Osaka, the US Open champion, turned to herself, her coach and even her racket for answers - she at one point crouched down, gestured with both hands to her racket on the ground, and asked: "Why?"
On two occasions in the third set, the Japanese had two game points but eventually faltered - she hit four straight unforced errors to give Kerber a 5-3 lead.
The 2016 WTA Finals runner-up sealed the victory after she survived a cross-court rally that ended with an Osaka backhand into the net.
Said Osaka: "I'm a perfectionist - I expect a lot from myself and I feel like when other people expect a lot from me, it sort of doubles.
"I internalise a lot of things and then it just explodes and then I start talking to myself on the court."
She lost her first match here in three sets to American Sloane Stephens, and felt last night's battle was a continuation of that.
"I feel I didn't serve well in either of them," said Osaka.

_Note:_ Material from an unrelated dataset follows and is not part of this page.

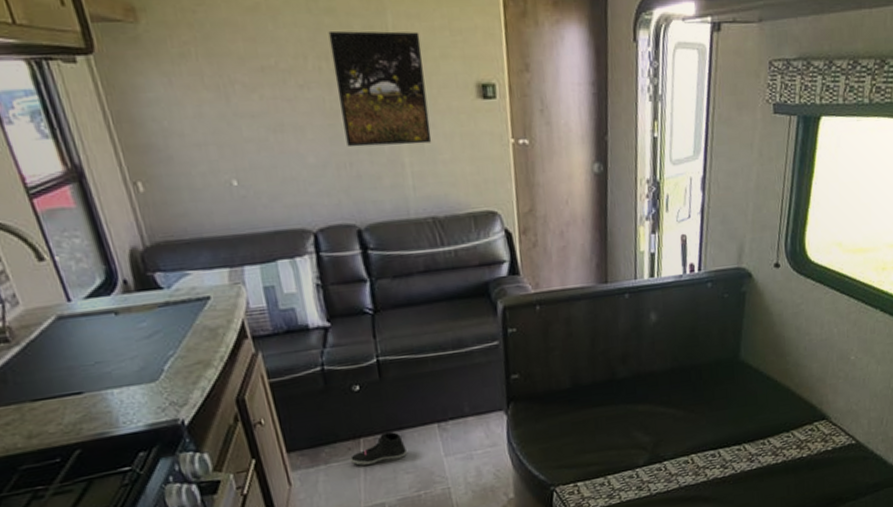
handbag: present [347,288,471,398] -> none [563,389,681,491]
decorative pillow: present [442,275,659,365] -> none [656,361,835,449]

"I'm proud of myself for being able to make the matches so close without really having a first serve, but I'm not really sure how that's going wrong and I want to practise it.
"I'm playing against the best players in the world.
"I feel like I want to be in top form but I'm not really there, so it's a little bit depressing."
Osaka's chances of progressing to the semi-finals of the US$7 million (S$9.65 million) tournament were kept alive by Stephens, who defeated Bertens 7-6 (7-4), 2-6, 6-3 in the second match.